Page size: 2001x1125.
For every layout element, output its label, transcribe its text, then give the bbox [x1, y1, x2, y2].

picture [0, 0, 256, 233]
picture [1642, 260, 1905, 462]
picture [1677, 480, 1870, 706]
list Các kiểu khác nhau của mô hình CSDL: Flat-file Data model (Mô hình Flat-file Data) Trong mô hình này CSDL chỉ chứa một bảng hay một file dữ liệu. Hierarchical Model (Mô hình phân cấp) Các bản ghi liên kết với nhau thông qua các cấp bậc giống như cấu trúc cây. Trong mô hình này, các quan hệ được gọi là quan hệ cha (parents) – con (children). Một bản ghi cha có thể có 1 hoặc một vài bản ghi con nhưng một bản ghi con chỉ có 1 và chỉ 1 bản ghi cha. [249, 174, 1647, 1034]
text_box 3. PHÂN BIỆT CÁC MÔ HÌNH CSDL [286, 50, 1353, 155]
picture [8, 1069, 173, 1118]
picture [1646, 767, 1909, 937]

────────────────────

--- Task goal ---
Reproduce the material above exactly; please quote every line of it.

--- Answer section ---
Page size: 2001x1125.
For every layout element, output its label, transcribe its text, then give the bbox [x1, y1, x2, y2].

picture [0, 0, 256, 233]
picture [1642, 260, 1905, 462]
picture [1677, 480, 1870, 706]
list Các kiểu khác nhau của mô hình CSDL: Flat-file Data model (Mô hình Flat-file Data) Trong mô hình này CSDL chỉ chứa một bảng hay một file dữ liệu. Hierarchical Model (Mô hình phân cấp) Các bản ghi liên kết với nhau thông qua các cấp bậc giống như cấu trúc cây. Trong mô hình này, các quan hệ được gọi là quan hệ cha (parents) – con (children). Một bản ghi cha có thể có 1 hoặc một vài bản ghi con nhưng một bản ghi con chỉ có 1 và chỉ 1 bản ghi cha. [249, 174, 1647, 1034]
text_box 3. PHÂN BIỆT CÁC MÔ HÌNH CSDL [286, 50, 1353, 155]
picture [8, 1069, 173, 1118]
picture [1646, 767, 1909, 937]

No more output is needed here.